M. Gabriel Attal, ministre délégué.  - L'activité économique et l'emploi sont au coeur de notre stratégie de maîtrise des comptes. Notre prévision de 1,4 % de croissance pour 2023 est aussi celle de la Commission européenne. M. Joly remet en question la prévision de 1,8 % pour 2027, or l'Observatoire français des conjonctures économiques (OFCE), proche de la gauche, a présenté une estimation supérieure, à 1,9 %.

M. Jean-François Husson, rapporteur général.  - La gauche serait-elle la seule à avoir raison ?

M. Gabriel Attal, secrétaire d'État.  - Nous sommes absolument déterminés à tenir nos comptes. Nous allons maîtriser la dépense.

M. Jean-François Husson, rapporteur général.  - Enfin !

M. Gabriel Attal, ministre délégué.  - Certains dénoncent du sang et des larmes, d'autres disent qu'il n'y a rien du tout : j'en déduis que ce que nous prévoyons est équilibré. Je dis au rapporteur général que la dépense publique baissera de 1,3 % en volume en 2023.

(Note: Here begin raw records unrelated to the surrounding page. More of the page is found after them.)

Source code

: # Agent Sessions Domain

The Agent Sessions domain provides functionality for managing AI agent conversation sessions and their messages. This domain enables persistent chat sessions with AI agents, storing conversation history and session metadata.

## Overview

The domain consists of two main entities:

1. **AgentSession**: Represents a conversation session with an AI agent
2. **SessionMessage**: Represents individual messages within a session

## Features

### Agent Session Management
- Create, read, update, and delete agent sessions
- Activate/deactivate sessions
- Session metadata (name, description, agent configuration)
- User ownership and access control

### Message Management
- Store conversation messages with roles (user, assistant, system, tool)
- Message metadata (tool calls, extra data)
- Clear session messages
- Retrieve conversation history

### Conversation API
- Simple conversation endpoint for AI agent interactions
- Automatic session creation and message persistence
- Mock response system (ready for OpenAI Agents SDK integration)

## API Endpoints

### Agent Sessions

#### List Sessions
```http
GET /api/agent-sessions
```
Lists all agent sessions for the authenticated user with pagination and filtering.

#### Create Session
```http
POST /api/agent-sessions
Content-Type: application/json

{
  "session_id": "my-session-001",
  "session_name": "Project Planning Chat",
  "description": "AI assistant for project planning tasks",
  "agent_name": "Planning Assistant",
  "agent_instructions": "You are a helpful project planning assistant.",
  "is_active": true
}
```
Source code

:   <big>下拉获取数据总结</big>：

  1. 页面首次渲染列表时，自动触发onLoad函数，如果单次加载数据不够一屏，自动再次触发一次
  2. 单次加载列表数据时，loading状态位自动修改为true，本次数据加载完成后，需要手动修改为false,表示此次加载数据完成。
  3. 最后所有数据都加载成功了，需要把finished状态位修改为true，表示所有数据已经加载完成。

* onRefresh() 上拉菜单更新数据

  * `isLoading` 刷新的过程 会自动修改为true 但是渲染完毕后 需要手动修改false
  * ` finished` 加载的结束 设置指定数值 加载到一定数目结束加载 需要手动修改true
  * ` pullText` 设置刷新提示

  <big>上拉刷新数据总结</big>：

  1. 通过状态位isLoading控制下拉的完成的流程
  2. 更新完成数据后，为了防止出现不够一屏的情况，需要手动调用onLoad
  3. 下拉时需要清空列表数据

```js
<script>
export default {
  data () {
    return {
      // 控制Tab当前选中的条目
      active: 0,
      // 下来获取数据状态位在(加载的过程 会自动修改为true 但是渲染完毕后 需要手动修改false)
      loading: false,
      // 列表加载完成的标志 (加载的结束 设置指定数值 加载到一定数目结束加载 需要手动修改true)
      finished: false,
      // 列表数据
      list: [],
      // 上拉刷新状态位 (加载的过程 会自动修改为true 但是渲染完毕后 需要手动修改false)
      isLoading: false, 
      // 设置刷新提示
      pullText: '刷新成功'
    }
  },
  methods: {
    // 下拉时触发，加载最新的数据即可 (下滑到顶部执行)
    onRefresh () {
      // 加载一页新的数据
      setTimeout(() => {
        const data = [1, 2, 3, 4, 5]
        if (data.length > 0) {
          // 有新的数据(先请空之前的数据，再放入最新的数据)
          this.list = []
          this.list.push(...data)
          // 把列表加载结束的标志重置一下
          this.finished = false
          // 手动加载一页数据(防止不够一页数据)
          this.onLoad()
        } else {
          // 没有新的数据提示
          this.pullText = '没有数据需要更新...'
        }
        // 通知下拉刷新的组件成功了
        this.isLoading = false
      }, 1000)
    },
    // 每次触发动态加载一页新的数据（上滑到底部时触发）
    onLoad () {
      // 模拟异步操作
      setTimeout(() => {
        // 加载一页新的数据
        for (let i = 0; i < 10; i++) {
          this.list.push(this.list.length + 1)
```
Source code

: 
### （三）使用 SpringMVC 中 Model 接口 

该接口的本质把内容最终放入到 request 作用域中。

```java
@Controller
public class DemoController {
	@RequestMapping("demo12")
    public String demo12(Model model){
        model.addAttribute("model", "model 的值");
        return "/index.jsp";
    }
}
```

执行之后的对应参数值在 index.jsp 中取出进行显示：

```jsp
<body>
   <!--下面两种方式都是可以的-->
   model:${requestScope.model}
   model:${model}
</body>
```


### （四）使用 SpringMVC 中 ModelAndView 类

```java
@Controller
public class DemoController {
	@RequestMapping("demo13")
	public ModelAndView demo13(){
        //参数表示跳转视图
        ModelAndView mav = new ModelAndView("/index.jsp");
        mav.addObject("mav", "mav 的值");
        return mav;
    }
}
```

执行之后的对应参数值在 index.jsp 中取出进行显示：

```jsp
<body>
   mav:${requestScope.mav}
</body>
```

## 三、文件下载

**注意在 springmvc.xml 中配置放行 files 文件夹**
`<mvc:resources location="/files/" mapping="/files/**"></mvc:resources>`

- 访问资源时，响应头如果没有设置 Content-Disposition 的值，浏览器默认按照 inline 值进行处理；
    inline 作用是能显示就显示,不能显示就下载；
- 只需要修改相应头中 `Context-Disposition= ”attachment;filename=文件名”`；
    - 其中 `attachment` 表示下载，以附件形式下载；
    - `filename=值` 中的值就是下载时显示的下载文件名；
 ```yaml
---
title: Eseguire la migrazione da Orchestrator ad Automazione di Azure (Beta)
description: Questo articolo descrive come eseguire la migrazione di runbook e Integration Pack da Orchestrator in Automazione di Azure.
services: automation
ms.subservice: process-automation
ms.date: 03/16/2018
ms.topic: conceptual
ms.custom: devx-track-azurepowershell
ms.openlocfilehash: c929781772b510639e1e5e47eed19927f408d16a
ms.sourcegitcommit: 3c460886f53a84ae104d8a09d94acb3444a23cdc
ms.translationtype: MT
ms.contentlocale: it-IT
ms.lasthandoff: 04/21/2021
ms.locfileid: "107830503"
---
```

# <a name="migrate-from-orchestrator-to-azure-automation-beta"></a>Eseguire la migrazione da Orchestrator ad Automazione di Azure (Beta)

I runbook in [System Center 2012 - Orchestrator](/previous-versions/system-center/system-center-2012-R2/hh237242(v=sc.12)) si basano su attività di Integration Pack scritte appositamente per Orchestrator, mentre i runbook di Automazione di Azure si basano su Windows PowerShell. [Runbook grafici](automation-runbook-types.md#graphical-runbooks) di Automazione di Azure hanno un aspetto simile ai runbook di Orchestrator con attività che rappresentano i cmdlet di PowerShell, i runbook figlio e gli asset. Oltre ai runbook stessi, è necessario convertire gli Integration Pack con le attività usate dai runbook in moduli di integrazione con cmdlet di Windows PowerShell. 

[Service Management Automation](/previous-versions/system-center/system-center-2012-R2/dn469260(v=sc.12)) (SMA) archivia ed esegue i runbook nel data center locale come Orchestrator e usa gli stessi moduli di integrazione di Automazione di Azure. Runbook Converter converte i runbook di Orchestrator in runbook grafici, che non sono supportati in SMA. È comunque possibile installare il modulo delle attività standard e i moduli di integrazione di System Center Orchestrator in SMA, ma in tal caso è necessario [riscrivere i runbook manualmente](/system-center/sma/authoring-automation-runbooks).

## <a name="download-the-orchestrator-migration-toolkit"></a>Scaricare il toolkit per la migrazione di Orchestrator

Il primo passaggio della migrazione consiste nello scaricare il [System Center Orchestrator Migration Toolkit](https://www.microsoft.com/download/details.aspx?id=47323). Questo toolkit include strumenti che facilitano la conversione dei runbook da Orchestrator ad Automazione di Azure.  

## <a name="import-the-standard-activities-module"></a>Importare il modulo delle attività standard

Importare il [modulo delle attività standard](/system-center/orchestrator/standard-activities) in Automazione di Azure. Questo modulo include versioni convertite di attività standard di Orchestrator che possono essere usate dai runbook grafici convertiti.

Autre certitude, la maîtrise de la dépense ne se fera pas au rabot. Nous faisons des choix politiques : continuer à investir pour la santé d'abord -  seul secteur à voir ses dépenses augmenter en volume. Le budget de l'hôpital public est passé de 79 à 95 milliards d'euros en cinq ans. Le salaire des enseignants sera aussi augmenté de 10 % : le budget de l'éducation nationale est celui qui progressera le plus en 2023.

M. Jean-François Husson, rapporteur général.  - Cela avait déjà été promis par Édouard Philippe en son temps.

M. Gabriel Attal, secrétaire d'État.  - Nous poursuivrons la loi de programmation militaire, en passant la marche des 3 milliards d'euros l'an prochain.

Certains ont opposé la tenue de nos comptes à la lutte contre le réchauffement climatique (M. Michel Canévet le confirme) -  une députée a dit : « entre les 3 % et les 3 °C, il faut choisir ». C'est le contraire. La dette nous prive de marges de manoeuvre : une charge de la dette de 17 milliards d'euros, c'est deux fois le budget de la justice.

M. Jean-François Husson, rapporteur général.  - Nous vous avions prévenus.

M. Vincent Segouin.  - Merci de le reconnaître !

M. Gabriel Attal, ministre délégué.  - Tenir nos comptes, c'est continuer à pouvoir faire des choix politiques au service des Français. (Applaudissements sur les travées du RDPI ; M. Pierre Louault applaudit également.)

La séance est suspendue quelques instants.